- **HOW TO COMPLETE THIS TASK**
Copy without pictures. Please restate each line of the listing exactly.

[DATASET EXTRACT Boundary: Start]

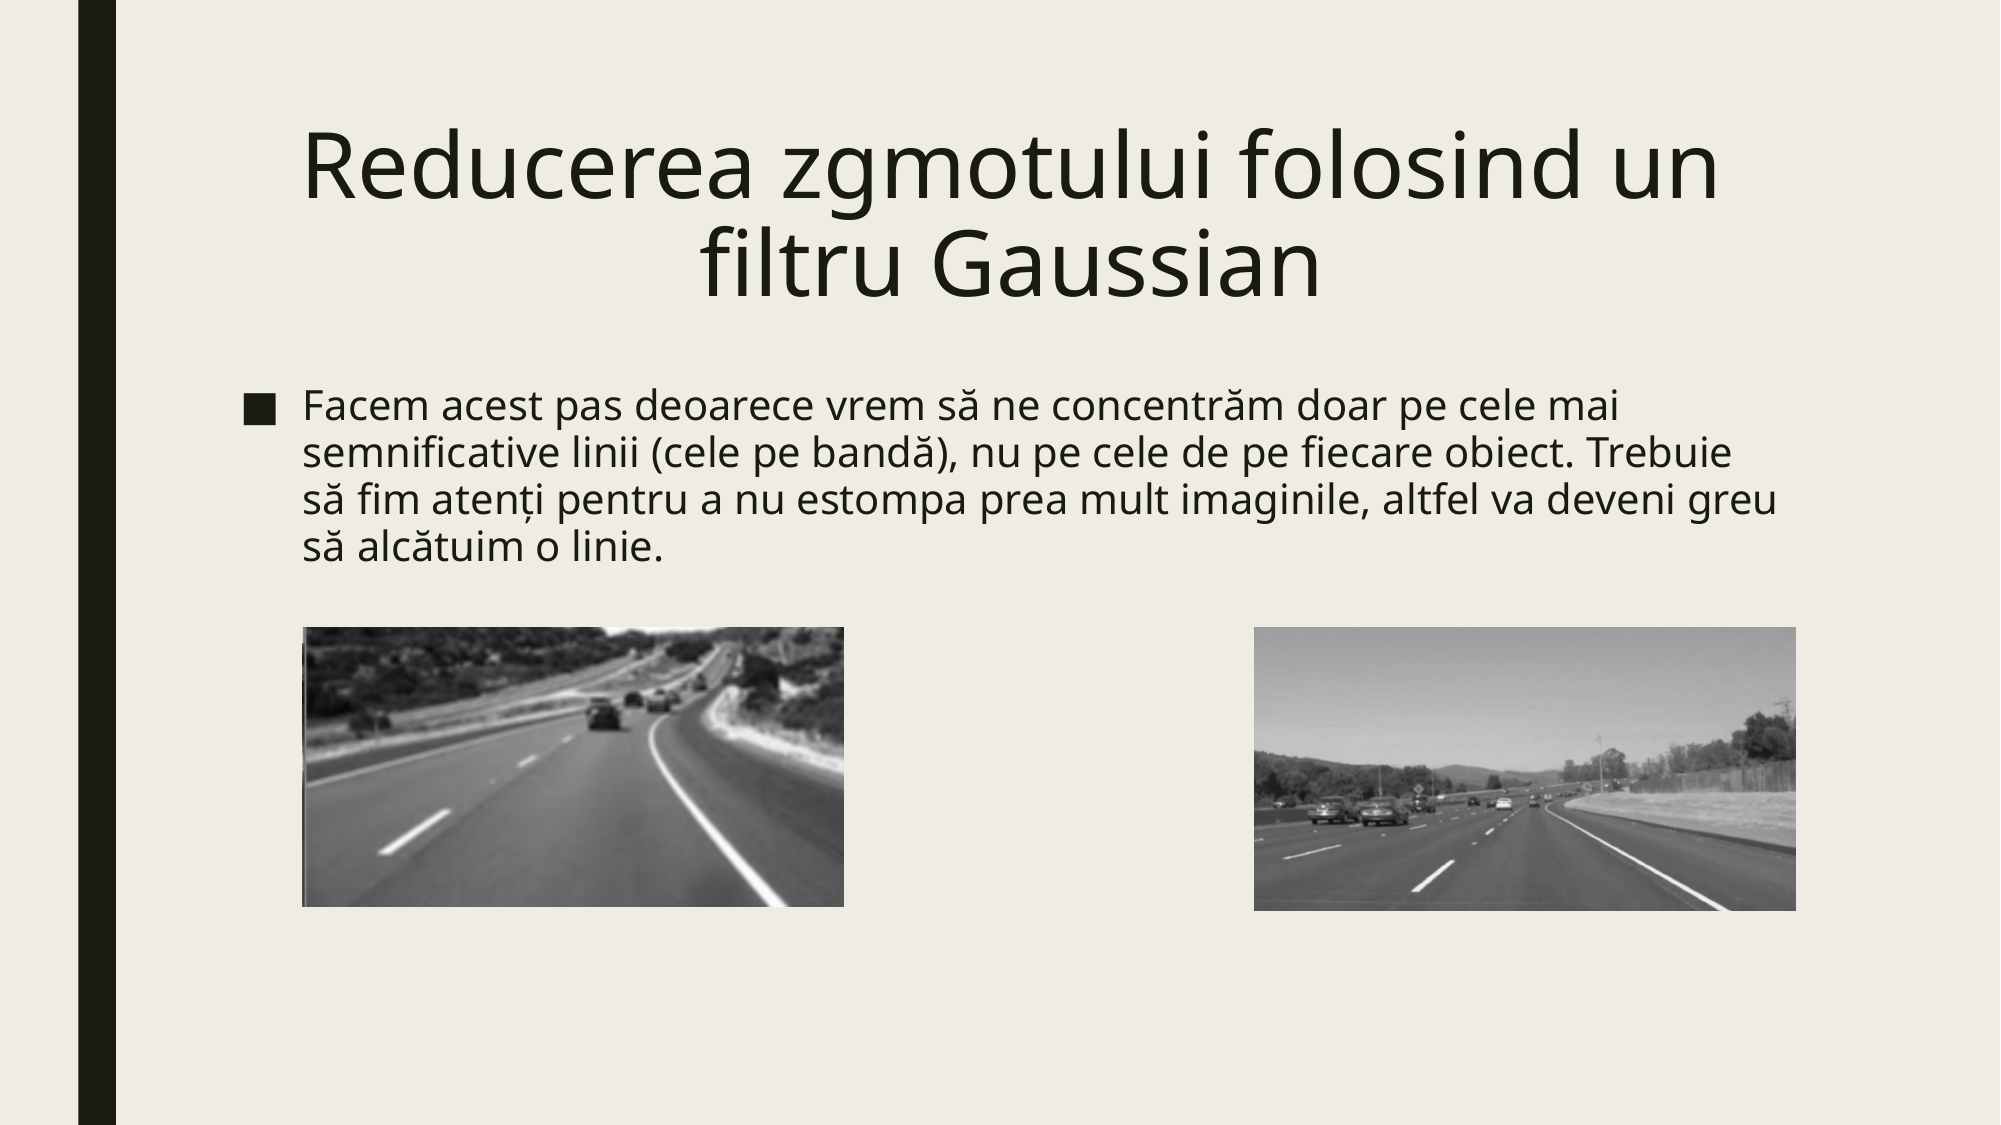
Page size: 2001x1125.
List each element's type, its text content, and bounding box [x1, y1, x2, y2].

picture [302, 627, 844, 907]
title Reducerea zgmotului folosind un filtru Gaussian [225, 112, 1800, 357]
list Facem acest pas deoarece vrem să ne concentrăm doar pe cele mai semnificative linii (cele pe bandă), nu pe cele de pe fiecare obiect. Trebuie să fim atenți pentru a nu estompa prea mult imaginile, altfel va deveni greu să alcătuim o linie. [225, 375, 1800, 963]
picture [1254, 627, 1796, 911]
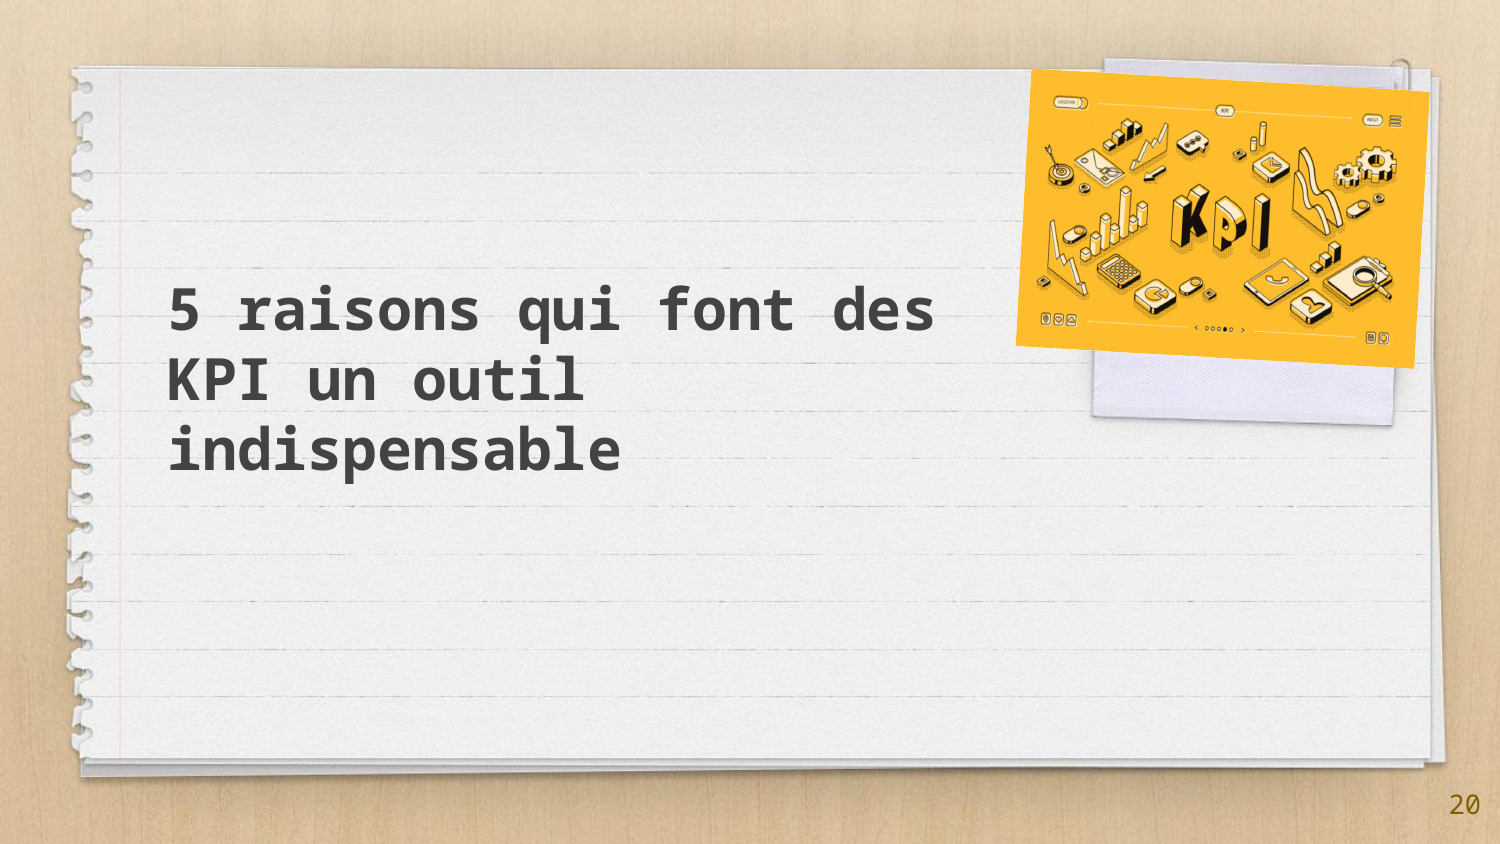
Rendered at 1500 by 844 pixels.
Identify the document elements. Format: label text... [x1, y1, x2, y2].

title 5 raisons qui font des KPI un outil indispensable [152, 356, 1076, 498]
slide_number 20 [1429, 767, 1500, 844]
picture [0, 0, 1500, 844]
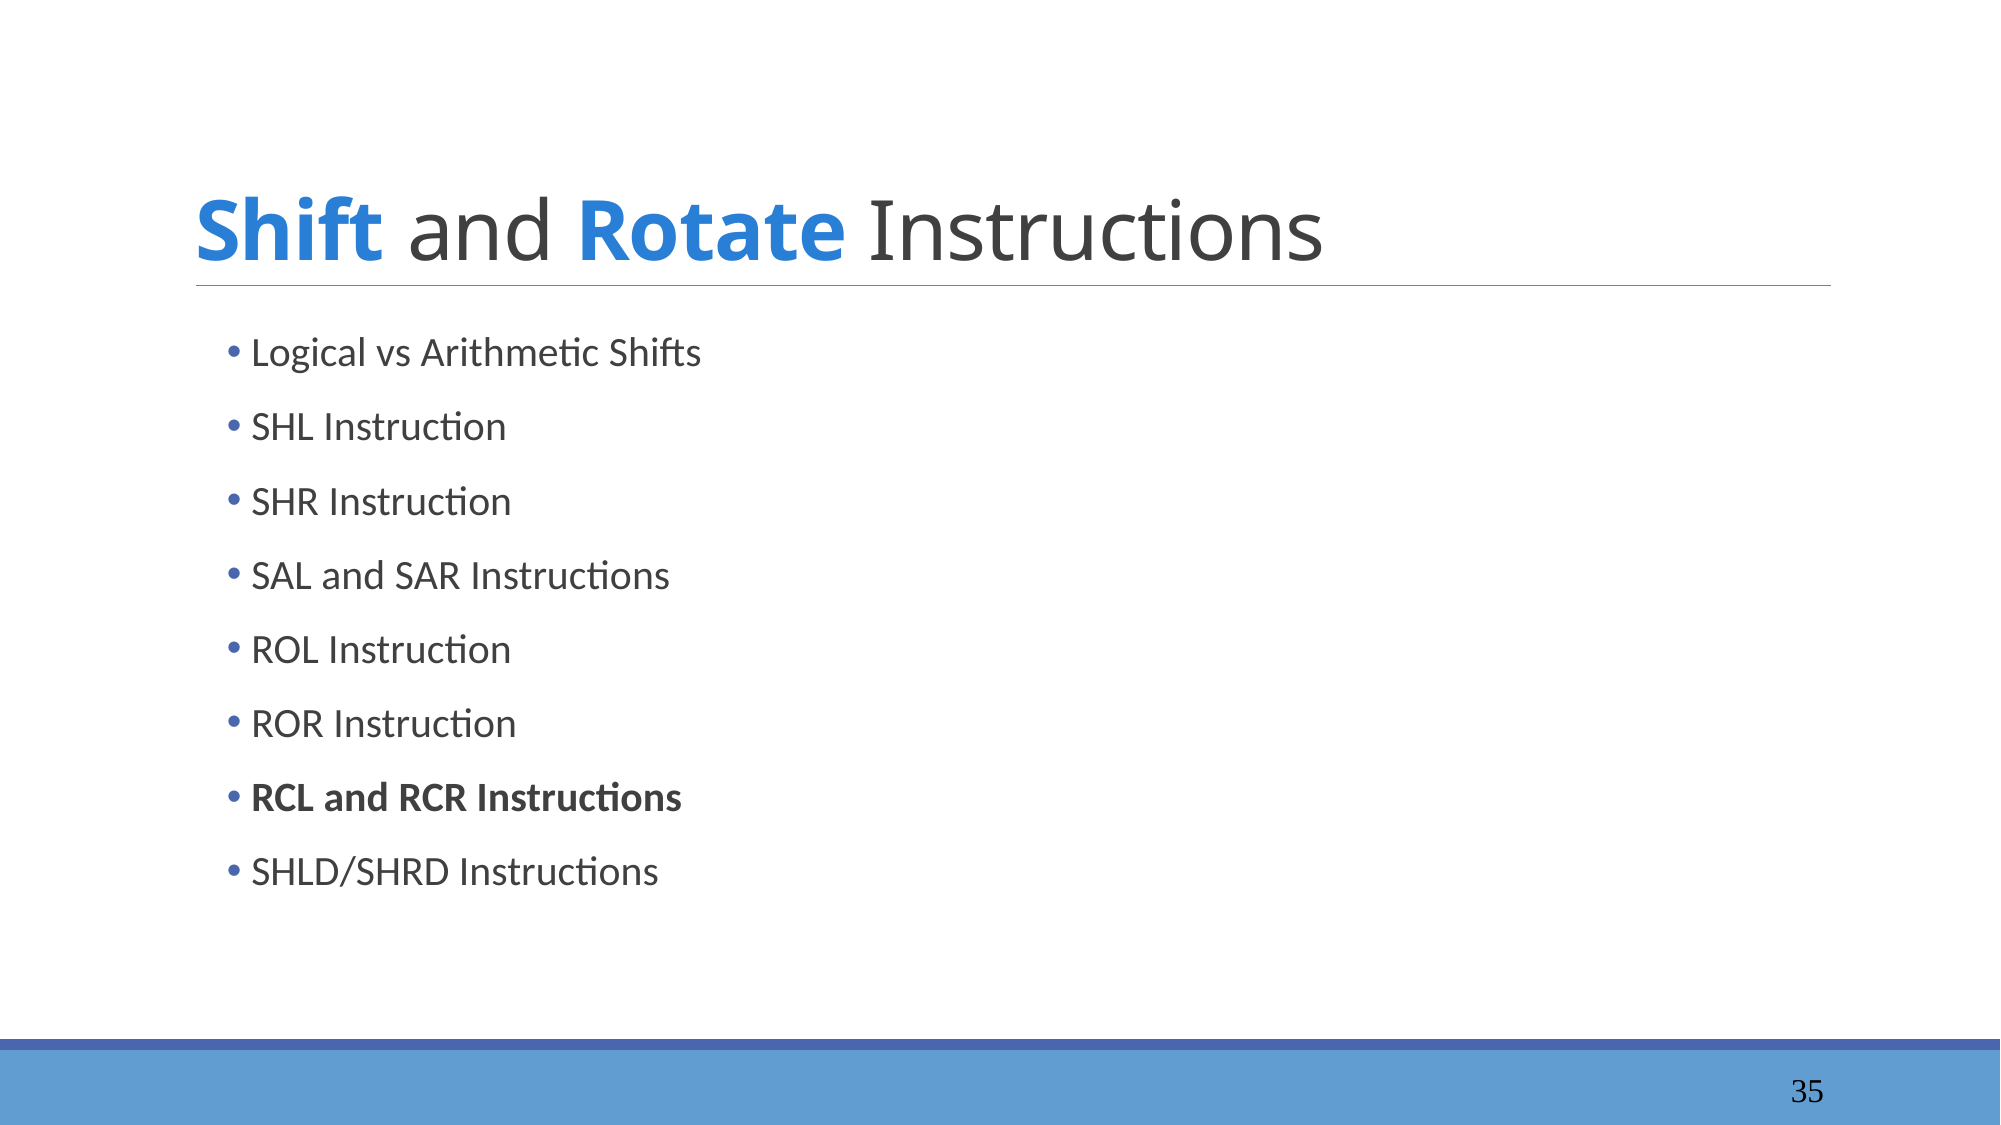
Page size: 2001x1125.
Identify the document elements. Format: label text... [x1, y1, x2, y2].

slide_number 36 [1624, 1059, 1840, 1120]
title Shift and Rotate Instructions [180, 47, 1830, 285]
list Logical vs Arithmetic Shifts SHL Instruction SHR Instruction SAL and SAR Instructions ROL Instruction ROR Instruction RCL and RCR Instructions SHLD/SHRD Instructions [226, 323, 1277, 924]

[DATASET EXTRACT Boundary: End]

- **RESPONSE TO THE EXERCISE**
Page size: 2001x1125.
List each element's type, its text content, and bounding box [x1, y1, x2, y2].

picture [302, 627, 844, 907]
title Reducerea zgmotului folosind un filtru Gaussian [225, 112, 1800, 357]
list Facem acest pas deoarece vrem să ne concentrăm doar pe cele mai semnificative linii (cele pe bandă), nu pe cele de pe fiecare obiect. Trebuie să fim atenți pentru a nu estompa prea mult imaginile, altfel va deveni greu să alcătuim o linie. [225, 375, 1800, 963]
picture [1254, 627, 1796, 911]
Rendered at 1500 by 844 pixels.
Identify the document elements. Format: label text... [x1, y1, x2, y2].

title 5 raisons qui font des KPI un outil indispensable [152, 356, 1076, 498]
slide_number 20 [1429, 767, 1500, 844]
picture [0, 0, 1500, 844]
Page size: 2001x1125.
Identify the document elements. Format: label text... [x1, y1, x2, y2].

slide_number 36 [1624, 1059, 1840, 1120]
title Shift and Rotate Instructions [180, 47, 1830, 285]
list Logical vs Arithmetic Shifts SHL Instruction SHR Instruction SAL and SAR Instructions ROL Instruction ROR Instruction RCL and RCR Instructions SHLD/SHRD Instructions [226, 323, 1277, 924]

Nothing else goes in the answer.